Tugas 1 -
Menurut teks tentang pelaporan hazard, berapa skor yang diberikan untuk masalah anggapan karyawan bahwa pelaporan akan diberi sanksi oleh atasan?
Tugas 2 -
Mohon salin persis bagian teks tentang pelaporan hazard dari "Pada masalah ini diberikan skor 2. Hal imi" sampai "sesuai dengan standar.".

Kutipan Teks -
######
Pada masalah ini diberikan skor 2. Hal imi dikarenakan pelaporan masih tetap berjalan walaupun tidak dengan program software. Dan dalam peraturan pemerintah tentang Safety Management System (SMS) juga tidak mengharuskan sistem pelaporan dengan program software 7. Kurangnya jumlah pelaporan hazard dan voluntary hazard

Pada masalah ini diberikan skor 4, dikarenakan jikar dibiarkan maka output dari hazard reporting system yakni HIRA tidak sesuai dengan

standar yakni berjumlah 3000 laporan. Sehingga harus di perbaiki agar pelaporan bisa berjalan sesuai dengan standar.

Seriousness

1. Karyawan kurang paham terhadap teknis pengisian form hazard report dan voluntary report

Pada masalah ini diberikan skor 2. Hal ini dikatenakan pada dasarnya karyawan mengetahui adanya Hazard. Sehingga karyawan hanya perlu diberi sosialisasi dan training mengenai teknis pengisian form hazard report dan voluntary.

2. Mindset karyawan terhadap pelaporan dianggap akan diberikan sanksi oleh atasan

Pada masalah ini diberikan skor 5. Hal ini sudah dianggap fatal karena tidak ada karyawan yang melapor akibat mindset tersebut, sehingga harus segera diperbaiki.

3. Presepsi karyawan terhadap definisi hazard minim.

Pada masalah ini diberikan skor 5, dikarenakan persepsi tersebut bisa membuat bentrok dilapangan. Hal ini harus segera ditanggulangi agar pemahaman karyawan terhadap definisi hazard semakin baik.
######
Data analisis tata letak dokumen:
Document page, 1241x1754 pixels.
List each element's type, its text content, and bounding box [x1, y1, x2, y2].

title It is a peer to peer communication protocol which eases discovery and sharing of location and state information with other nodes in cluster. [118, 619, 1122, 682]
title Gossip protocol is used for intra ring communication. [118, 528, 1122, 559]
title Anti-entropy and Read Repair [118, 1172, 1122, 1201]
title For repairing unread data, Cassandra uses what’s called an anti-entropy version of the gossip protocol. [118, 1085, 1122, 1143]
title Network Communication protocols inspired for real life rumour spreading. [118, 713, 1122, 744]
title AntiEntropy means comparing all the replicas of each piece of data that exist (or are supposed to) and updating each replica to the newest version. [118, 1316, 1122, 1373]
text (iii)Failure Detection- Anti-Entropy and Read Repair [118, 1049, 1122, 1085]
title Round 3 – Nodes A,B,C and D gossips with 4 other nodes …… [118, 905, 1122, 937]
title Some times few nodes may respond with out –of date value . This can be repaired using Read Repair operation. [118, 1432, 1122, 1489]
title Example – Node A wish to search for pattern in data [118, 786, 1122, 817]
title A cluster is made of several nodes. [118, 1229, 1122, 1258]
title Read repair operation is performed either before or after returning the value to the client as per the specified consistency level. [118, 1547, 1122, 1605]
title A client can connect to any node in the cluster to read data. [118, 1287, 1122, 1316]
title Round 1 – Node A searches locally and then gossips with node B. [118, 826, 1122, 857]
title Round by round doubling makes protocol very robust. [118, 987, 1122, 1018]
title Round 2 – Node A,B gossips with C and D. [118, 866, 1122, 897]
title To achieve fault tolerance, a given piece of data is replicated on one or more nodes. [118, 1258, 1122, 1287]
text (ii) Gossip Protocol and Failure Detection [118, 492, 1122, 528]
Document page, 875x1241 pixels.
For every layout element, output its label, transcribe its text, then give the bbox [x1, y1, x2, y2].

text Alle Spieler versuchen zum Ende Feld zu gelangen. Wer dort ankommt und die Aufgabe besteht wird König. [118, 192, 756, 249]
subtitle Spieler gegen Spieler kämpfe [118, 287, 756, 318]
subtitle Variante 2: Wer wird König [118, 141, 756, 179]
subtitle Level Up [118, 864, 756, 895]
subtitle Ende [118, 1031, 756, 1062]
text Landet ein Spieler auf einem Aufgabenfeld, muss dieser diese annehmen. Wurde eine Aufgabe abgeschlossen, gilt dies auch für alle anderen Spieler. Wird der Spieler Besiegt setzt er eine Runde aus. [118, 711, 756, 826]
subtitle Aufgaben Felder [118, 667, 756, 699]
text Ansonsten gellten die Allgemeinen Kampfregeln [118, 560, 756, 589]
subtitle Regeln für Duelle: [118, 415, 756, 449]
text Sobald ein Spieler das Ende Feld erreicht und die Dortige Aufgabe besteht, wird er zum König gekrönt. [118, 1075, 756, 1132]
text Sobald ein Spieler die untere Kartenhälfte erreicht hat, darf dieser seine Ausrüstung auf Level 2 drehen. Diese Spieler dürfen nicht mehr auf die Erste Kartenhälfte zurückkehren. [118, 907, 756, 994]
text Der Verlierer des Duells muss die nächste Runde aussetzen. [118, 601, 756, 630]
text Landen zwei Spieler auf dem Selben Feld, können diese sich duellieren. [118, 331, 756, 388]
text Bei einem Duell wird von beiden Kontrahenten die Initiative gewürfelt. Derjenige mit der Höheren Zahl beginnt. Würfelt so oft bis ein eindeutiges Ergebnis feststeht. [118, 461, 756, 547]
######
Kotak Jawaban 1 -
Skor 5.

Kotak Jawaban 2 -
Pada masalah ini diberikan skor 2. Hal imi dikarenakan pelaporan masih tetap berjalan walaupun tidak dengan program software. Dan dalam peraturan pemerintah tentang Safety Management System (SMS) juga tidak mengharuskan sistem pelaporan dengan program software 7. Kurangnya jumlah pelaporan hazard dan voluntary hazard

Pada masalah ini diberikan skor 4, dikarenakan jikar dibiarkan maka output dari hazard reporting system yakni HIRA tidak sesuai dengan

standar yakni berjumlah 3000 laporan. Sehingga harus di perbaiki agar pelaporan bisa berjalan sesuai dengan standar.